The dedicated team at Rays of Hope Hospice Jinja were very proactive in preparing for the challenges of this pandemic in order to ensure continued care and support for their patients. In a country where access to health care is limited, palliative care providers are especially concerned for patients who are already immunocompromised. Uganda has extensive experience in responding to disease outbreaks, most recently with Ebola, yellow fever and measles. In order to stem the health, economic and social consequences, Uganda has taken careful preventive measures to limit the spread of COVID-19.
Rays of Hope Hospice Jinja (RHHJ) immediately instituted their own proactive preparations and guidelines to keep staff and patients safe. They quickly mobilized to ensure that their patients would be stocked with palliative medicines and food. Food is the first line of therapy for all RHHJ patients. Those who can’t afford food receive a monthly food basket enabling them to have at least one nutritious meal a day. Worried that travel limitations might prevent the care team from reaching their patients, the team ramped up their operations to make sure that they could see every patient in need of pain relief and food support in just six days from March 23-28, days before the country went on full lockdown.
RHHJ clinicians, nurses, drivers and social workers went out every day, leaving early in the morning and often returning long after dark. All 21 routes were visited in these six days; every patient seen was provided with a stock of medicine for two months. The team reported that many of their patients were extremely anxious about the situation and thought that RHHJ would not visit them. Many had started to ration their medication so that they would have enough through the crisis. The two-month supply each patient received gave them a sense of wellbeing and the realization that the RHJJ team cared about them.

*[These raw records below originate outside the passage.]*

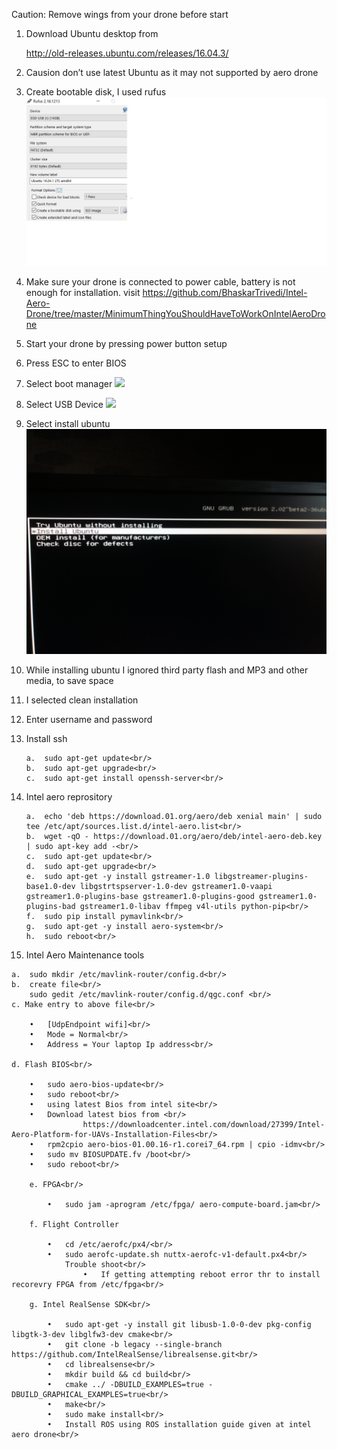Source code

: 
Caution: Remove wings from your drone before start

1) Download Ubuntu desktop from 

    http://old-releases.ubuntu.com/releases/16.04.3/ 
2) Causion don’t use latest Ubuntu as it may not supported by aero drone
3) Create bootable disk, I used rufus
    ![](https://github.com/BhaskarTrivedi/Intel-Aero-Drone/blob/master/Img/BootablePD.jpg)
 
4) Make sure your drone is connected to power cable, battery is not enough for installation.
    visit https://github.com/BhaskarTrivedi/Intel-Aero-Drone/tree/master/MinimumThingYouShouldHaveToWorkOnIntelAeroDrone 
5) Start your drone by pressing power button setup
6) Press ESC to enter BIOS
7) Select boot manager 
    ![](https://github.com/BhaskarTrivedi/Intel-Aero-Drone/blob/master/Img/IMG_20190201_142118538_BURST000_COVER_TOP.jpg)
8) Select USB Device
    ![](https://github.com/BhaskarTrivedi/Intel-Aero-Drone/blob/master/Img/IMG_20190201_142133333.jpg)
9) Select install ubuntu
    ![](https://github.com/BhaskarTrivedi/Intel-Aero-Drone/blob/master/Img/IMG_20190201_142219576.jpg)
10) While installing ubuntu I ignored third party flash and MP3 and other media, to save space
11) I selected clean installation 
12) Enter username and password
13) Install ssh<br/>

        a.	sudo apt-get update<br/>
        b.	sudo apt-get upgrade<br/>
        c.	sudo apt-get install openssh-server<br/>
        
14) Intel aero reprository<br/>

        a.	echo 'deb https://download.01.org/aero/deb xenial main' | sudo tee /etc/apt/sources.list.d/intel-aero.list<br/>
        b.	wget -qO - https://download.01.org/aero/deb/intel-aero-deb.key | sudo apt-key add -<br/>
        c.	sudo apt-get update<br/>
        d.	sudo apt-get upgrade<br/>
        e.	sudo apt-get -y install gstreamer-1.0 libgstreamer-plugins-base1.0-dev libgstrtspserver-1.0-dev gstreamer1.0-vaapi gstreamer1.0-plugins-base gstreamer1.0-plugins-good gstreamer1.0-plugins-bad gstreamer1.0-libav ffmpeg v4l-utils python-pip<br/>
        f.	sudo pip install pymavlink<br/>
        g.	sudo apt-get -y install aero-system<br/>
        h.	sudo reboot<br/>
        
 15) Intel Aero Maintenance tools<br/>
 
    a.	sudo mkdir /etc/mavlink-router/config.d<br/>
    b.  create file<br/>
        sudo gedit /etc/mavlink-router/config.d/qgc.conf <br/>
    c. Make entry to above file<br/>
    
        •	[UdpEndpoint wifi]<br/>
        •	Mode = Normal<br/>
        •	Address = Your laptop Ip address<br/>
        
    d. Flash BIOS<br/>
    
        •	sudo aero-bios-update<br/>
        •	sudo reboot<br/>
        •	using latest Bios from intel site<br/>
        •	Download latest bios from <br/>
                    https://downloadcenter.intel.com/download/27399/Intel-Aero-Platform-for-UAVs-Installation-Files<br/>
        •	rpm2cpio aero-bios-01.00.16-r1.corei7_64.rpm | cpio -idmv<br/>
        •	sudo mv BIOSUPDATE.fv /boot<br/>
        •	sudo reboot<br/>
        
        e. FPGA<br/>
        
            •	sudo jam -aprogram /etc/fpga/ aero-compute-board.jam<br/>
            
        f. Flight Controller
        
            •	cd /etc/aerofc/px4/<br/>
            •	sudo aerofc-update.sh nuttx-aerofc-v1-default.px4<br/>
                Trouble shoot<br/>
                    •	If getting attempting reboot error thr to install recorevry FPGA from /etc/fpga<br/>
                    
        g. Intel RealSense SDK<br/>
        
            •	sudo apt-get -y install git libusb-1.0-0-dev pkg-config libgtk-3-dev libglfw3-dev cmake<br/>
            •	git clone -b legacy --single-branch https://github.com/IntelRealSense/librealsense.git<br/>
            •	cd librealsense<br/>
            •	mkdir build && cd build<br/>
            •	cmake ../ -DBUILD_EXAMPLES=true -DBUILD_GRAPHICAL_EXAMPLES=true<br/>
            •	make<br/>
            •	sudo make install<br/>
            •	Install ROS using ROS installation guide given at intel aero drone<br/>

In preparation for the lockdown, RHHJ also ensured they had a sufficient stock of morphine for three months and purchased personal protective equipment (PPE) for 125 staff and volunteers. The preparation RHHJ has undertaken to keep their staff and patients safe is one example of the thoughtful, compassionate approach to care needed in crisis situations. For the time being, RHJJ’s cervical and breast cancer screening programs and day care services are on hold. Hopefully, these essential services, as well as their training activities, will be able to resume in the near future.